The biggest infrastructure projects of 2013

NEW YORK — Struggling economies put the brakes on infrastructure building during the financial crisis, and construction hasn’t really revved back up. That slowdown is going to hurt us, some say.

The Boston Consulting Group says the world needs to invest $1 to $1.5 trillion more in infrastructure every year through 2030 to ensure that traffic keeps moving, ports and airports remain open and lights stay on in factories and homes.

However, the big old bank loans that used to support these projects have dried up, continued high levels of unemployment have depressed tax revenue and government austerity programs are squelching spending.

Financing these projects, then, demands ingenuity and a new level of collaboration between project developers, government officials, bankers and investors.

That's where the Sixth Global Strategic Infrastructure Leadership Forum comes in.

The annual event, organized by Washington-based infrastructure promotion firm CG/LA Infrastructure Inc., gathered some 400 infrastructure experts in New York City last week to network and discuss the way forward.

The forum included progress reports from 40 major rail, road, port, bridge, water and electricity projects from 26 countries. Here are some of the standouts:

Etihad Rail, a 1,200 kilometer freight railway that will extend across the United Arab Emirates, from the border of Saudi Arabia to the border of Oman; Detroit River International Crossing, a new six-lane bridge between Windsor, Ontario, and Detroit, Mich., designed to facilitate increased trade between the US and Canada; and a new third airport in Istanbul that will eventually serve 150 million passengers a year.

The featured projects were drawn from CG/LA Infrastructure’s 2013 Top 100 Global Infrastructure Projects list, which identifies projects of more than $100 million around the world that offer a business opportunity — be it an investment opportunity or a 35-year contract to operate an airport — to investors or developers in 2013.

The projects that made the cut were those judged to have the most potential to boost local or regional economic productivity, create jobs and increase their countries’ global competitiveness.

According to CG/LA Infrastructure, the countries poised to spend big on infrastructure in 2013 are Brazil, followed by India, Canada, China, the United States, Saudi Arabia, Russia, Turkey, Colombia, the United Arab Emirates and Australia.

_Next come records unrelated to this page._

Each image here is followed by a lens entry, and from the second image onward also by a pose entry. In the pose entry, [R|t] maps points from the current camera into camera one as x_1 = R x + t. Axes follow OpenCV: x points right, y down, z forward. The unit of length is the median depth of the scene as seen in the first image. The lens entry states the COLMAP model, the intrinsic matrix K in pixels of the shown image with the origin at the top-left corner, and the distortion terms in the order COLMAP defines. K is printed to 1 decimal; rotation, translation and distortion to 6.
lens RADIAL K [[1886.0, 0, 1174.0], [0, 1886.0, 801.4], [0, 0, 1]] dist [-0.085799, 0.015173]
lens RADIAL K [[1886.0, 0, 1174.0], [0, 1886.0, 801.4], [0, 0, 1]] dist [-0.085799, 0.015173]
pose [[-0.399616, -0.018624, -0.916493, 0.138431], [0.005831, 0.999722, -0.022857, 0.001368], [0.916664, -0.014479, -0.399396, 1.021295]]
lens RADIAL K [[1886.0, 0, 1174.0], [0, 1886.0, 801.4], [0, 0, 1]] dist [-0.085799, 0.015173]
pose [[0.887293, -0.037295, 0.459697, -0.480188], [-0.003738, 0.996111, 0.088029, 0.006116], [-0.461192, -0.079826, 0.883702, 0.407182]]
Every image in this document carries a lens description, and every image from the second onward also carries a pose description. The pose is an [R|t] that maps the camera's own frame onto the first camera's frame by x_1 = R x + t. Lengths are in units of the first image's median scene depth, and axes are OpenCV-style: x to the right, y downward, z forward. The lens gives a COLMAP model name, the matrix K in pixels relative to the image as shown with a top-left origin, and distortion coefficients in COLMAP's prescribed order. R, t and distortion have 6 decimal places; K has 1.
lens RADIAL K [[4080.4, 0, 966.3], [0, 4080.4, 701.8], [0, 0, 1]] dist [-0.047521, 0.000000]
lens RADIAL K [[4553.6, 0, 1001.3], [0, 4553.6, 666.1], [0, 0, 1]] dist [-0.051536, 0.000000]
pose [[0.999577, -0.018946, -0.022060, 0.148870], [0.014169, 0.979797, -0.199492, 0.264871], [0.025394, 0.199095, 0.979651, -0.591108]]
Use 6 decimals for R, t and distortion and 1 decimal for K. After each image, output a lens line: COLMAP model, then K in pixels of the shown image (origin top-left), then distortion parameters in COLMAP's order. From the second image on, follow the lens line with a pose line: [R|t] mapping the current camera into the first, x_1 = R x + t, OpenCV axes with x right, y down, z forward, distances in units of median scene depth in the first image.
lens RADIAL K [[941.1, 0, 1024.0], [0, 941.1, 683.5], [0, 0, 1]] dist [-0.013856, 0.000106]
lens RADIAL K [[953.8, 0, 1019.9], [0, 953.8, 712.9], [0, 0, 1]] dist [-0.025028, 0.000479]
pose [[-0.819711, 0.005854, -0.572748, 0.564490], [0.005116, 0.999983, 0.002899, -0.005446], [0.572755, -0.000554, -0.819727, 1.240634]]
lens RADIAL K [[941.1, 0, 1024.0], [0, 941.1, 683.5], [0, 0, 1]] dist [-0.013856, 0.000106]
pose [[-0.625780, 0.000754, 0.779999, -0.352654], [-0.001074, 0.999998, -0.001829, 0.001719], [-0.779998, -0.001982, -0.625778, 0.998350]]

Most investment is aimed at strategic infrastructure ($113.9 billion), urban mass transit ($83.6 billion), freight and passenger rail ($72.7 billion) and renewable energy generation ($70.5 billion).

Many of this year’s top 100 projects focus on making cities work better. One such project is Hyderabad Metro Rail in southern India, a 40-mile, 66-station elevated metro rail system due to be completed in 2017.

“We are doing it as a total system connected to the main rail, bus depots and the local rail,” NVS Reddy, managing director of Hyderabad Metro Rail Ltd., said of the $2.6 billion project.

“Bicycle tracks, sidewalks, skywalks — these are all going to be part of the system. So we’re not looking at Hyderabad Metro as [just] a single transit system. We’re asking, ‘How do we make use of this project as an opportunity to redesign [Hyderabad] as a people-friendly, eco-friendly city?’”

Hyderabad Metro is also the world’s largest mass transit system being financed and operated as a public-private partnership. (The state government of Andhra Pradesh is working with Larsen & Toubro Ltd., India’s largest engineering and construction company.)

PPPs or P3s — arrangements in which private sector companies build and operate infrastructure, sometimes with government support — were a hot topic at the conference, in spite of the fact that currently only 15 percent of global infrastructure projects were structured this way in 2012, according to Dealogic.

Infrastructure developers are embracing “a totally new world of how projects are paid for, who operates them and who takes on risk,” Craig Guzinsky, director of business development at CG/LA Infrastructure, said. “Developing countries are getting their credit ratings up and starting to do much more complex transactions,” like PPPs.

That’s because infrastructure development is too important an activity to let stagnate, builders maintain.

“Infrastructure affects the competitiveness of every business in the world,” Frederico Martinez Urmenenta, chairman and CEO of Mexico City-based Grupo Tradeco, builder of Mexico’s Baluarte Bridge, said in a presentation.

“We need to see infrastructure not just as a target, but… as a tool for economic growth in our countries.”